§ **Passage fourni**
La société du mal vs la société américaine.
Le nerf de la guerre en politique, que ce soit dans une fiction ou dans la réalité réelle du monde véritable, c’est bel et bien de toucher les foules, de propager ses idées pour que la société s’en inspire jusqu’à devenir un reflet satisfaisant de la vision qu’en ont les dirigeants. Ici encore, plusieurs éléments ont tendance à se ressembler entre la société créée par Sam Duggins et celle qui tend à émerger suite à l’élection de Donald Trump. Bien que, une fois de plus, la fiction soit bien plus extrême que la réalité – fort heureusement pour nos amis américains.
D’abord, dans les deux cas, on note une division très nette de la société entre les pro et les contre. Les partisans de chaque camps sont virulents, certains plus que d’autre, et tout ce beau monde se met joyeusement sur la tronche dès qu’ils le peuvent. Cependant, dans la fiction de Max Bemis, peu de place est laissée aux personnes qui sont ni pour ni contre Sam Duggins, certainement afin d’accentuer l’aspect critique de la situation ; tandis que dans le cas de Trump, ces derniers se sont beaucoup fait entendre, préférant ne pas voter car incapables de se reconnaître dans « un sandwich au caca ou une poire à lavement » – coucou South Park. Mais cela mis à part, la violente division sociale dépeinte dans Evil Empire trouve dans la réalité quelques échos : en effet, depuis l’élection de Donald Trump, les manifestations contre le nouveau président fleurissent un peu partout, principalement dans les états à tendance démocrates ; tandis que de l’autre côté, on voit apparaître de plus en plus d’incidents liés à des partisans extrémistes pro-Trump.

§ **Matériel extrait**

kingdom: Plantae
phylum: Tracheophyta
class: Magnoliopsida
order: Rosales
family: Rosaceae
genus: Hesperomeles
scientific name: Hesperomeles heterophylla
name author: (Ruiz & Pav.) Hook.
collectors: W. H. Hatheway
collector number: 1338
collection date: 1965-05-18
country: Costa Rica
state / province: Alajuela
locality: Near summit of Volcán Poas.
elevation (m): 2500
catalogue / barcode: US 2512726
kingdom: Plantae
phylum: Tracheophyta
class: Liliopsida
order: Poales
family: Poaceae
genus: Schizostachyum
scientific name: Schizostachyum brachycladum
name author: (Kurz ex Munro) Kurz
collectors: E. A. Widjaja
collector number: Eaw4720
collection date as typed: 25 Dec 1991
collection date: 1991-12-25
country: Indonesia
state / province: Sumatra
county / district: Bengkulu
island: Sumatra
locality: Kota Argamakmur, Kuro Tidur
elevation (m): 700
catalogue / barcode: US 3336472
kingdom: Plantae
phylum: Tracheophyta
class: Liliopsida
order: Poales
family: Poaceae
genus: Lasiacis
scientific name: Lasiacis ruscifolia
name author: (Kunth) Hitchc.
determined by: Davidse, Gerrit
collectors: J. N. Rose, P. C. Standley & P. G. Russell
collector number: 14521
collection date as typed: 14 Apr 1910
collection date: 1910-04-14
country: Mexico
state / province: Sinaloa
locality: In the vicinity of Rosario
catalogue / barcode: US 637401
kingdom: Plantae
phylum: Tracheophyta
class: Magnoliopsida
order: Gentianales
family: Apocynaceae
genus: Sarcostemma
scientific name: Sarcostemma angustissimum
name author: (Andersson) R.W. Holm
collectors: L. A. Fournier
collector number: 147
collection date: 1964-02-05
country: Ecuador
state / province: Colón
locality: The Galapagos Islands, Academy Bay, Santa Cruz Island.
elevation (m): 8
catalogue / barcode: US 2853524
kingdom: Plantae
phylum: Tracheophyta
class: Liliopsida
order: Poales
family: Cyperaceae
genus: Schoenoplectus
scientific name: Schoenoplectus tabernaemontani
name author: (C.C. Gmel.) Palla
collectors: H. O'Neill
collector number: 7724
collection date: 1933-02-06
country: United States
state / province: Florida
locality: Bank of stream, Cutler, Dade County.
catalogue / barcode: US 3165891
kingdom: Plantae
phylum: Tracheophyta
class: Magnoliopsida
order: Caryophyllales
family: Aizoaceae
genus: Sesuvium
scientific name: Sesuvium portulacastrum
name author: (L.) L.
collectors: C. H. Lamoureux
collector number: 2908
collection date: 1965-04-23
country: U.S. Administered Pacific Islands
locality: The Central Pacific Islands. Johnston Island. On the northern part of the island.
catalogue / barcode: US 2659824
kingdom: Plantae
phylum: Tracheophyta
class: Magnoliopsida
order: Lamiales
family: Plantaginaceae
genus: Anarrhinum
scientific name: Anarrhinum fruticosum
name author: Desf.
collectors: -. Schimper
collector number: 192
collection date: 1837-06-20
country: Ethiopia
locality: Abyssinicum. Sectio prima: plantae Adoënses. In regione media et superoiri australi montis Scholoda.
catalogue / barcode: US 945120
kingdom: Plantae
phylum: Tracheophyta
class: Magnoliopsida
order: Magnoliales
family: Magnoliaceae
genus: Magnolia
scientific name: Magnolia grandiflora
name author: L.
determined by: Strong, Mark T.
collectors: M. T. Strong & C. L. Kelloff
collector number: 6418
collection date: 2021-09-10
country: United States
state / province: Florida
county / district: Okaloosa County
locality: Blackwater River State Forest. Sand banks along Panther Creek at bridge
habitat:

§ **Consigne A**
Répondez à ces questions sur le texte sur la société du mal :
(i) Qui a créé la société fictive que le texte compare à celle qui émerge après l'élection de Donald Trump ?
(ii) Dans quels états les manifestations contre le nouveau président fleurissent-elles principalement ?
(iii) Quelle série est saluée d'un « coucou » dans le texte ?
§ **Consigne B**
Recopiez mot pour mot le texte sur la société du mal, en commençant par « Le nerf de la » et en continuant jusqu'à « nos amis américains. ».

§ **Résultat A**
(i) Sam Duggins.
(ii) Dans les états à tendance démocrate.
(iii) South Park.

§ **Résultat B**
Le nerf de la guerre en politique, que ce soit dans une fiction ou dans la réalité réelle du monde véritable, c’est bel et bien de toucher les foules, de propager ses idées pour que la société s’en inspire jusqu’à devenir un reflet satisfaisant de la vision qu’en ont les dirigeants. Ici encore, plusieurs éléments ont tendance à se ressembler entre la société créée par Sam Duggins et celle qui tend à émerger suite à l’élection de Donald Trump. Bien que, une fois de plus, la fiction soit bien plus extrême que la réalité – fort heureusement pour nos amis américains.